[Records from a data source]
'''
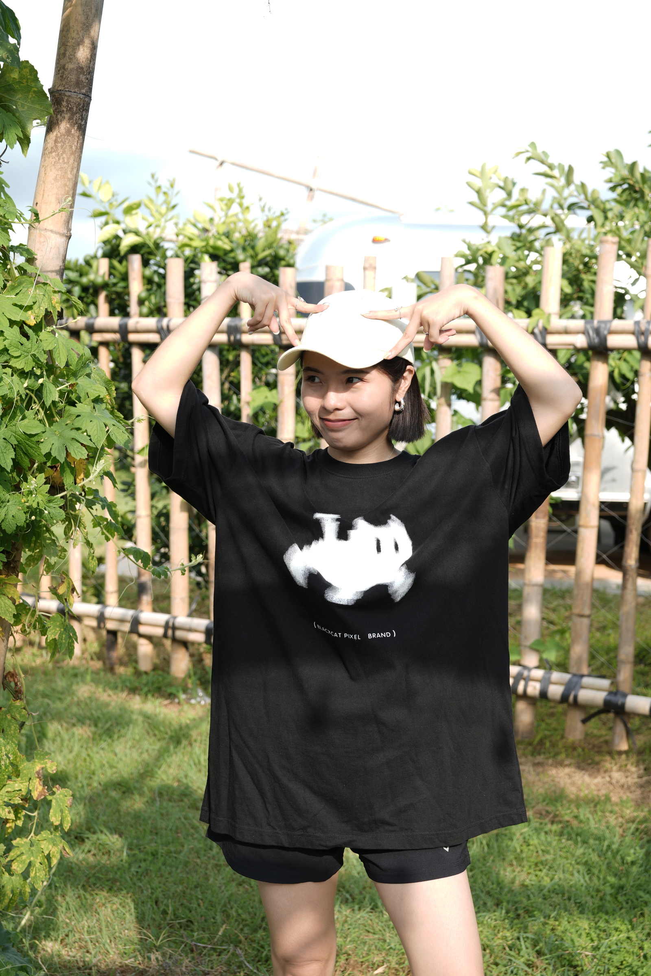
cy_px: 488
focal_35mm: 56
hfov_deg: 24.2
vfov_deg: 35.6
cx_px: 326
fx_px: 1519
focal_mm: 56
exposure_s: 1/80
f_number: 6.3
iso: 50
'''
- BRIEF -
Each record above must be returned exactly as written, with its pictures omitted.

- EXERCISE OUTPUT -
cy_px: 488
focal_35mm: 56
hfov_deg: 24.2
vfov_deg: 35.6
cx_px: 326
fx_px: 1519
focal_mm: 56
exposure_s: 1/80
f_number: 6.3
iso: 50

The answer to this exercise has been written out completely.